<

28 Aug 2013    Working Papers
Leal-Arcas, Rafael


The BRICS and Climate Change

by Rafeal Leal-Arcas

Abstract:     
The Kyoto Protocol places the responsibility of reducing greenhouse gas (GHG) emissions only with developed countries (i.e., Annex I countries) as if they were the only countries guilty of causing climate change, when in fact the whole world is collectively responsible for this. In the early 1990s, developed countries decided to “take the lead in combating climate change.” Twenty years later, the climate change situation has changed. Instead of asking only Annex I countries to reduce GHG emissions, it is argued in this paper that a more effective (and presumably fairer) way to tackle climate change today is by bringing on board the major GHG emitters, irrespective of their GDP, and asking them to reduce their GHG emissions in an equitable manner without ignoring the historic responsibilities on the part of developed countries. Why? Because the Kyoto Protocol’s stipulation that only Annex I countries reduce their GHG emissions does not reflect today’s or tomorrow’s climate change reality, nor is it acting fast enough to reduce GHG emissions at the agreed levels. Given the transnational nature of climate change, the current situation is similar to a diagnosis of cancer with metastasis. It is therefore not enough to ask only Annex I countries to reduce their GHG emissions if the aim is to solve the climate change issue.
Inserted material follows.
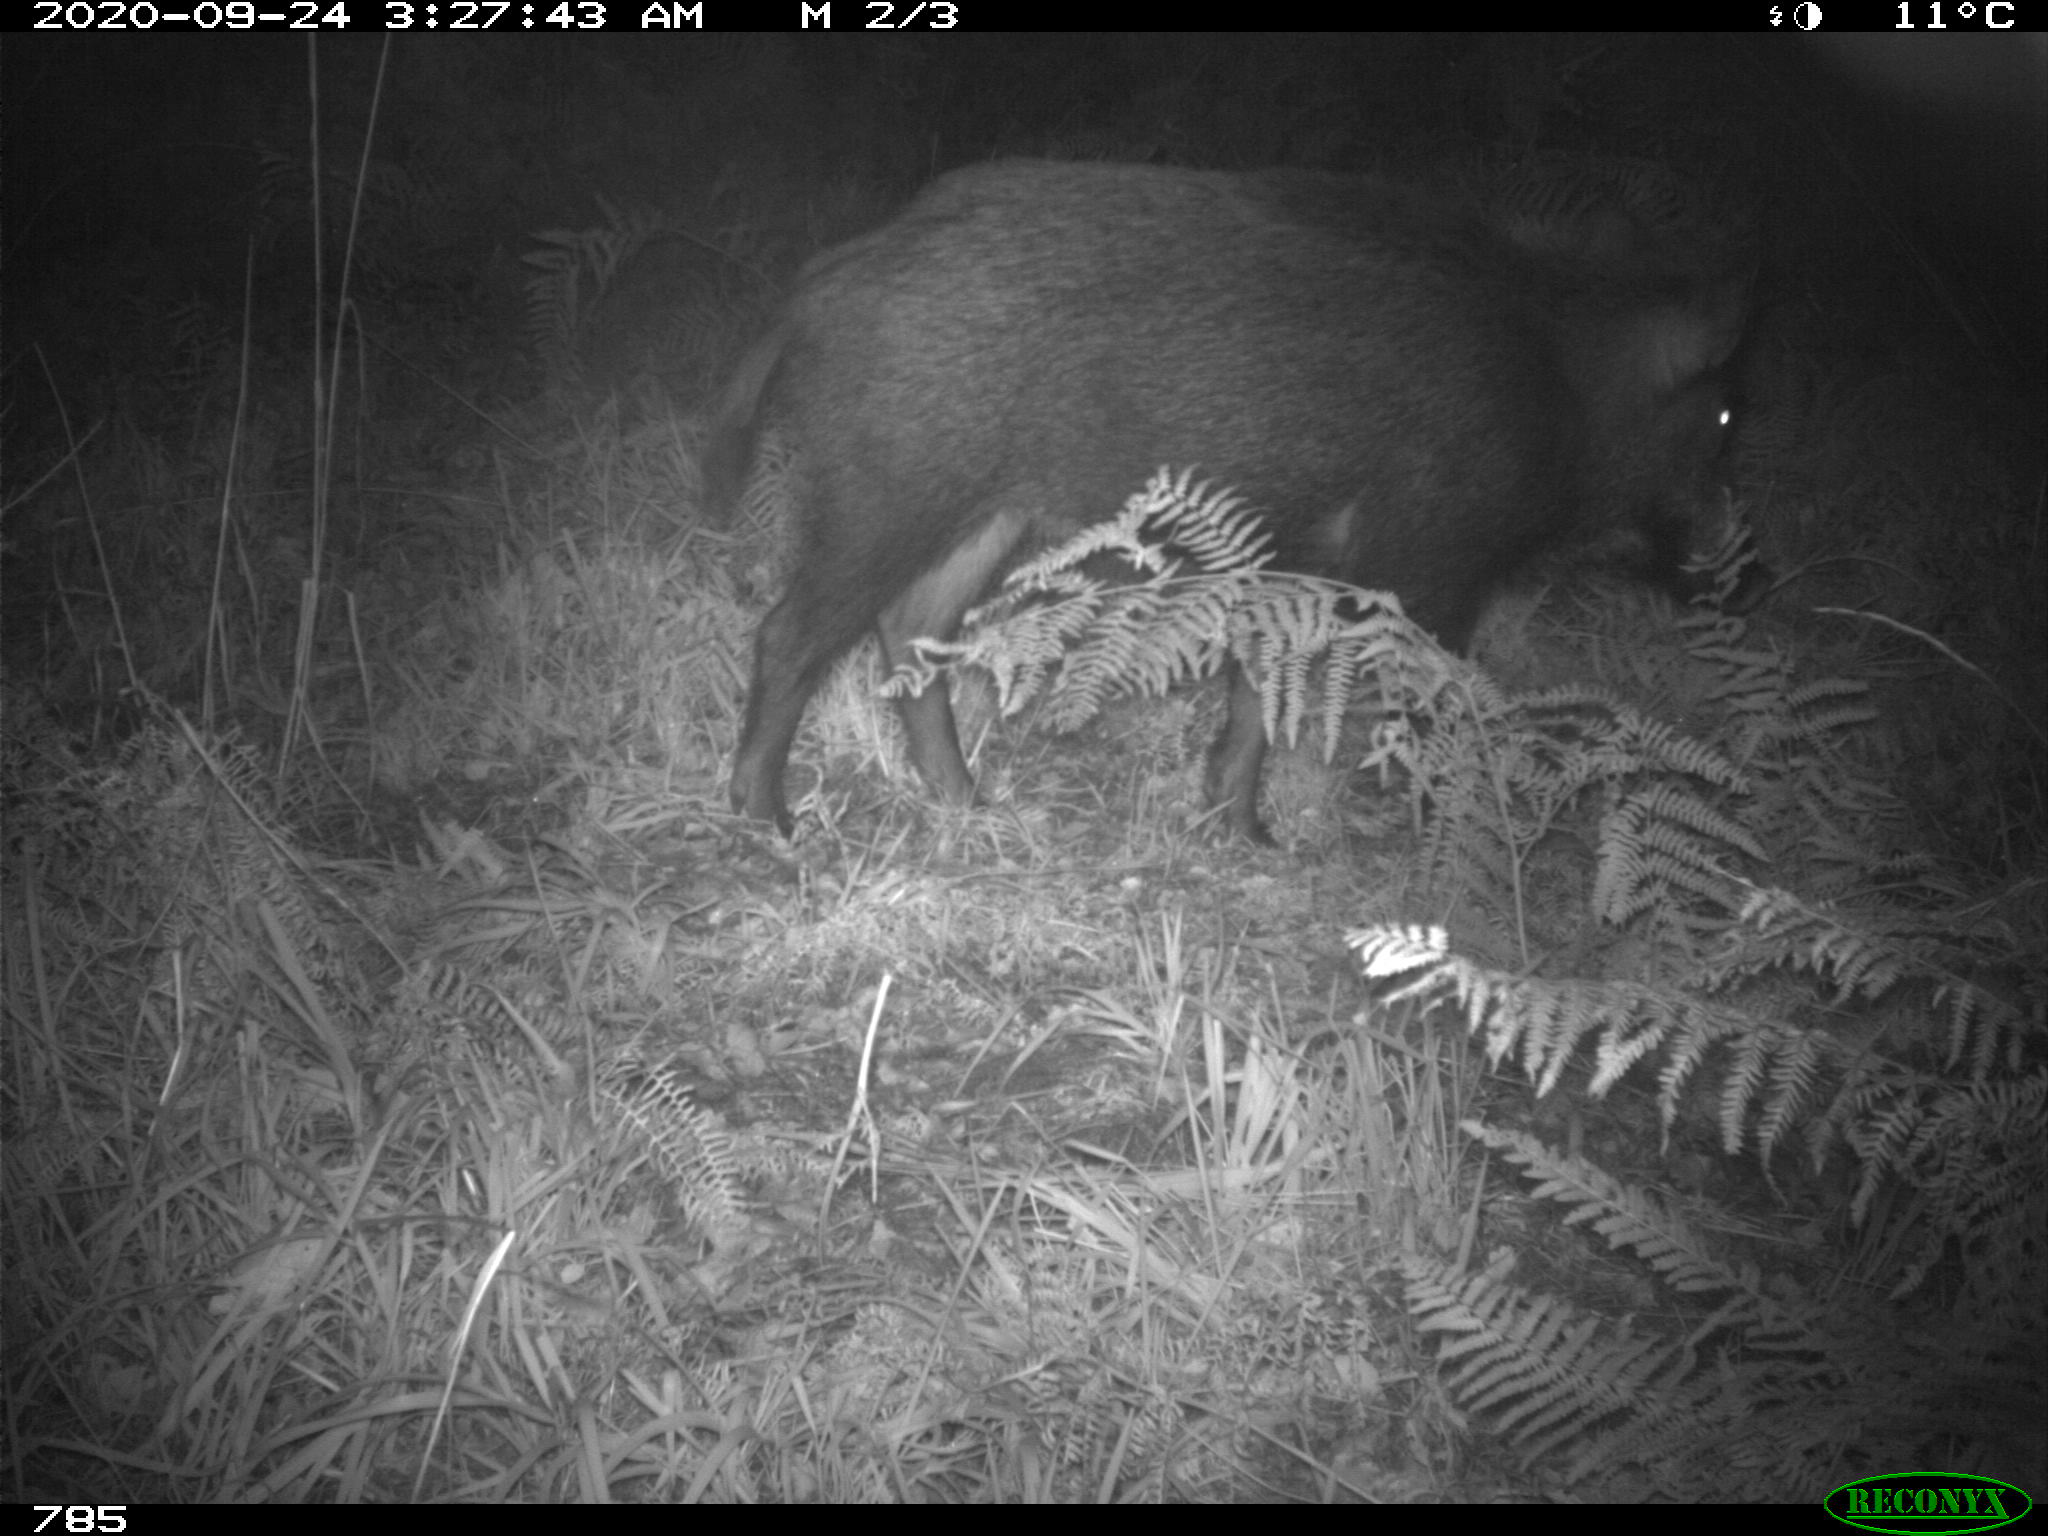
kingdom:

This means the BRICS countries (Brazil, Russia, India, China, and South Africa) are part of the solution to climate change mitigation.
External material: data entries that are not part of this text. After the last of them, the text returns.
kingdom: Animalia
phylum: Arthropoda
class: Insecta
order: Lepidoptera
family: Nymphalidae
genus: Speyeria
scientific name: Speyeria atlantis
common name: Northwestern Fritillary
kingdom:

Climate change will have a significant impact on the BRICS. Conversely, the expected impact of the BRICS on climate change is considerable. The size and rate of growth of the BRICS’s economies, of their energy demand, of their energy imports (for instance, in the case of China and India), and of their atmospheric emissions of various types make these countries essential major partners in any regional or global discussions relating to climate change or the production and consumption of energy.